**EXERCISE GOAL**
Report, as a number alone, how many lines below contain the string "Stomach".

**DATA EXCERPTS**
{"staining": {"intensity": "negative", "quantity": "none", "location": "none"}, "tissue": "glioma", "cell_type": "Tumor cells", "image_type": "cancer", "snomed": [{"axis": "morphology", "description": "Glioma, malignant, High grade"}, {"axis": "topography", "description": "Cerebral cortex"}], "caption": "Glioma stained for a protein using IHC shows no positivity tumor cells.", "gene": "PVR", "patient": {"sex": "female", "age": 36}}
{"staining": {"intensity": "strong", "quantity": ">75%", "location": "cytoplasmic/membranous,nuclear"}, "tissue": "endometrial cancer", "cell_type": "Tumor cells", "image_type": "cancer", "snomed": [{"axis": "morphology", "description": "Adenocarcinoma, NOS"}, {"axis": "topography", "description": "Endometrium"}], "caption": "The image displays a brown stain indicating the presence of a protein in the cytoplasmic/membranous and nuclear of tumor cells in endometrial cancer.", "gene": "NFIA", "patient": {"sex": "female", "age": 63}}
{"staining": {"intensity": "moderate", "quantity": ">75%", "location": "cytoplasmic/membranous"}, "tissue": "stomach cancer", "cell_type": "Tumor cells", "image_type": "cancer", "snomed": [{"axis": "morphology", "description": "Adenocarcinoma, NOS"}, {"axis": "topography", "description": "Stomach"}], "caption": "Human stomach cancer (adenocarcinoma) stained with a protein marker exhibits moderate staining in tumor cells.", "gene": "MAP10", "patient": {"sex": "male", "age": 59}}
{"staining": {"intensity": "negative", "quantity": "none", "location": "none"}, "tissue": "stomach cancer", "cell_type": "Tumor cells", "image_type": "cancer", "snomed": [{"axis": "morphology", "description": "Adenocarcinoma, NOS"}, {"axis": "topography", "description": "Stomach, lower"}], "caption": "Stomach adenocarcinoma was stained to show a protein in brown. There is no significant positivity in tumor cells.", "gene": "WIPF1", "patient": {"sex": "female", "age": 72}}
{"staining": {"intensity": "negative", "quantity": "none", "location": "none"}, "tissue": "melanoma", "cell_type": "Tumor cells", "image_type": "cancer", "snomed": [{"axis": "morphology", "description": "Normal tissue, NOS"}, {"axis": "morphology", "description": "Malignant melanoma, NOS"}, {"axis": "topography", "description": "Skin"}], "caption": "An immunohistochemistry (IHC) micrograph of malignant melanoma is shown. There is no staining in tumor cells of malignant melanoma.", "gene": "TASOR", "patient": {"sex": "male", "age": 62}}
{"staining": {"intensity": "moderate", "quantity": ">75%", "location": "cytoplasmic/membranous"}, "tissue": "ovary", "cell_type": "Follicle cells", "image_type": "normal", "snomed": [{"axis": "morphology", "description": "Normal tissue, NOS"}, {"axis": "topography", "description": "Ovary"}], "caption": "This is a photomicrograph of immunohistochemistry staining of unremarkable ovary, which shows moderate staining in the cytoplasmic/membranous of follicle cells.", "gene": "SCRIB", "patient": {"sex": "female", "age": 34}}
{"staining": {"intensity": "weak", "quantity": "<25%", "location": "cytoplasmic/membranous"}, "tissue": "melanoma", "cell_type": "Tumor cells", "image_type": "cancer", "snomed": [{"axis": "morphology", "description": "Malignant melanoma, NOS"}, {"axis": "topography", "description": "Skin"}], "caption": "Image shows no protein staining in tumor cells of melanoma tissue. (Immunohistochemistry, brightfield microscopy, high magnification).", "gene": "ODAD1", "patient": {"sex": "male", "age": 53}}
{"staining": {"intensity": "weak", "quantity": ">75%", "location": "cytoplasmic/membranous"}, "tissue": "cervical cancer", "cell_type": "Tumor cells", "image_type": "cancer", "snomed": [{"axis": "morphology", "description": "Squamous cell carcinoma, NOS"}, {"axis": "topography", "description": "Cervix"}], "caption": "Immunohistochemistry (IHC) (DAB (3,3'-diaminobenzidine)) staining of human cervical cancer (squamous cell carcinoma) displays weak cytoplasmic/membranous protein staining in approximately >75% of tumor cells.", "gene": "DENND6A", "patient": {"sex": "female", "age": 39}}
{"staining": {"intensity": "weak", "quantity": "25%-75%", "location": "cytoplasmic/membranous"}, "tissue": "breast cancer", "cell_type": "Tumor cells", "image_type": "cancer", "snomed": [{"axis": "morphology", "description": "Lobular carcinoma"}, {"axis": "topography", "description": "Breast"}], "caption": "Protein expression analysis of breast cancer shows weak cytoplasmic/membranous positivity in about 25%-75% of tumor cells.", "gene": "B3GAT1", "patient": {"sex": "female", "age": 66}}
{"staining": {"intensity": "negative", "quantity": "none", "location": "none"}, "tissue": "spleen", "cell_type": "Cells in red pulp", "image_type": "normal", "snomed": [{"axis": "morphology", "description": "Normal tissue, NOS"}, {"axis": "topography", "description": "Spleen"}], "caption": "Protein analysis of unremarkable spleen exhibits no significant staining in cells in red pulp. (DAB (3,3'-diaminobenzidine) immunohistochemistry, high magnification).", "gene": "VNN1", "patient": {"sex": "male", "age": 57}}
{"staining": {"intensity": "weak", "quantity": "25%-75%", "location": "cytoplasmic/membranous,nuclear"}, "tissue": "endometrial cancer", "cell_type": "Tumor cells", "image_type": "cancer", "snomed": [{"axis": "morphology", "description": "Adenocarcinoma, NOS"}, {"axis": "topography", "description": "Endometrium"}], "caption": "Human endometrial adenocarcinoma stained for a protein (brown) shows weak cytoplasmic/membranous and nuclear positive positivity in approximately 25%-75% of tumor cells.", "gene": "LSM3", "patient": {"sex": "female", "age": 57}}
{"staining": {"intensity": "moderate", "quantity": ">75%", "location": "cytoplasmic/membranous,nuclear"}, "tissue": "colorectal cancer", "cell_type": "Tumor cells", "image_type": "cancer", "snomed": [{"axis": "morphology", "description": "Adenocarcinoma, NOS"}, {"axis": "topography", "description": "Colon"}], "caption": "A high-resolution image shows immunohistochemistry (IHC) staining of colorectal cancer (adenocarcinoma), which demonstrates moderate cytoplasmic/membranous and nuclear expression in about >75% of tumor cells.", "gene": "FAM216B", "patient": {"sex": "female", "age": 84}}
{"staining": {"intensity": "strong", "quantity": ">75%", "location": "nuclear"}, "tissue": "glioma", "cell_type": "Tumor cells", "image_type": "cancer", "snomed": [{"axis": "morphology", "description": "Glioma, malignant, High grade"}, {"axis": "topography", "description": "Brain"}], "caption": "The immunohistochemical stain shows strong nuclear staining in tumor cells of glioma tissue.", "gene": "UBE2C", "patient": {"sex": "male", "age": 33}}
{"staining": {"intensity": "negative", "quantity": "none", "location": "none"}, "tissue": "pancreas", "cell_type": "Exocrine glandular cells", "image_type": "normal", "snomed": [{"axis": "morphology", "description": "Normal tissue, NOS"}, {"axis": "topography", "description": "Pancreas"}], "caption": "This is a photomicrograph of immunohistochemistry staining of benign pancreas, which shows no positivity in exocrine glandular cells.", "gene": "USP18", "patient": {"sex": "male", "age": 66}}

**RESPONSE AREA**
2